The same technologies and automation methods can also be applied to data management. Having one source of common data that are used for multiple purposes has historically been difficult to achieve. Using AI to manage data changes and notifications could simplify data management and reduce overhead. For example, AI can help the regulatory team maintain one master company product dictionary that is also used by personnel in safety, clinical, and medical affairs. When the regulatory team changes or updates the master dictionary, other functional consumers automatically receive notifications and updates so there are no discrepancies. AI and automation can also help maintain label information, local licenses, and other types of data.
Unified AI Solutions
As cases are processed, there are many opportunities for AI to learn from decisions to improve processing of future cases. For example, a person contacts the call center to report they have a throbbing headache after taking a specific medication. The AI engine can process the information and suggest the symptom to be coded as a cluster headache. During medical review of several similar cases, the code is changed to a type of migraine headache. The AI engine can learn from the changes and in the future, for similar symptoms and cases, suggest coding it as a migraine headache.

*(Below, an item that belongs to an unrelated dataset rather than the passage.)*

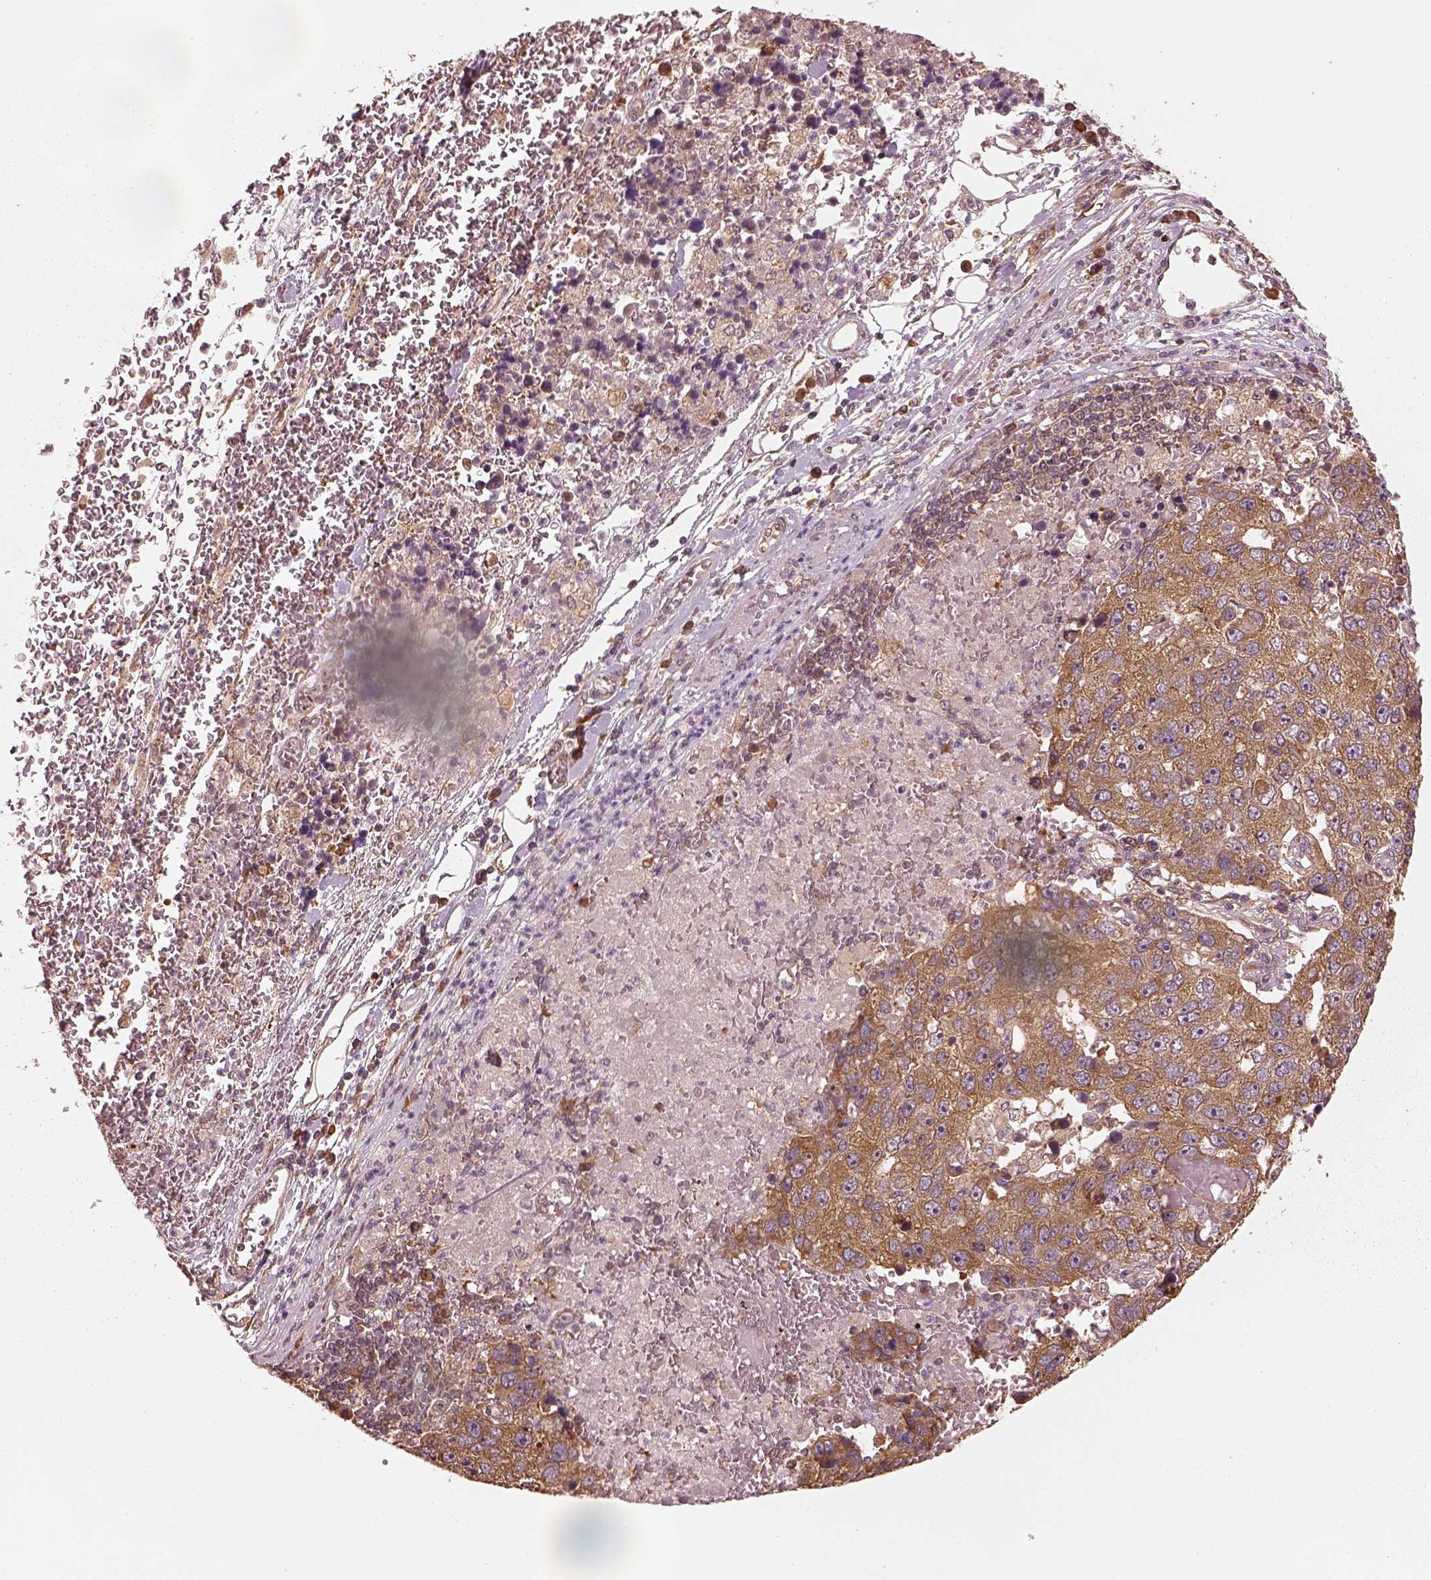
{"staining": {"intensity": "moderate", "quantity": ">75%", "location": "cytoplasmic/membranous"}, "tissue": "pancreatic cancer", "cell_type": "Tumor cells", "image_type": "cancer", "snomed": [{"axis": "morphology", "description": "Adenocarcinoma, NOS"}, {"axis": "topography", "description": "Pancreas"}], "caption": "Human pancreatic cancer (adenocarcinoma) stained with a brown dye reveals moderate cytoplasmic/membranous positive expression in approximately >75% of tumor cells.", "gene": "RPS5", "patient": {"sex": "female", "age": 61}}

With a unified pharmacovigilance solution, AI can continually improve, maximizing the value of the safety data and learnings.
Unfortunately, pharmacovigilance systems are typically fragmented, with many tools and technologies from a variety of vendors, and that can limit the AI engine from accessing data to learn and detect patterns. Cloud applications are designed to easily work together. With a unified pharmacovigilance solution supporting seamless, end-to-end processes, AI can continually improve, maximizing the value of the safety data and learnings.
AI Challenges and Risks
Though AI has many potential benefits, there are also concerns about the technology, including whether AI can correctly interpret data, how to explain AI-based decisions, and the amount and quality of data needed to train an AI engine.
Machine learning may require large, comprehensive data sets that are difficult to obtain or require significant human effort to create and maintain. In the pharmacovigilance industry, AI solutions can leverage public databases of adverse event data, such as FAERS, VigiBase, and EudraVigilance Data Analysis System (EVDAS). There are also emerging approaches that can help close data gaps, such as in-stream supervised learning where data are tagged in the course of an activity.
To mitigate risks, companies can take a phased approach to adopting AI, such as initially using it to assist in decision-making before automating an entire process. For example, in case intake, AI can provide suggestions on coding and priority that would be reviewed and confirmed by a human. Once companies have confidence in the AI engine, they can enable automatic routing of cases for processing.
Conclusion
In recent years, there has been a lot of discussion about how to effectively use AI for pharmacovigilance. Many of these conversations have focused on solving the case intake problem, which is a significant burden and expense for safety organizations. However, the future of AI for pharmacovigilance is much broader as AI can be applied to many other areas.
AI has already made great strides in many other areas of life sciences, propelled forward by cloud technology. For example, it is advancing genomic diagnostics and helps radiologists detect breast cancer in medical images.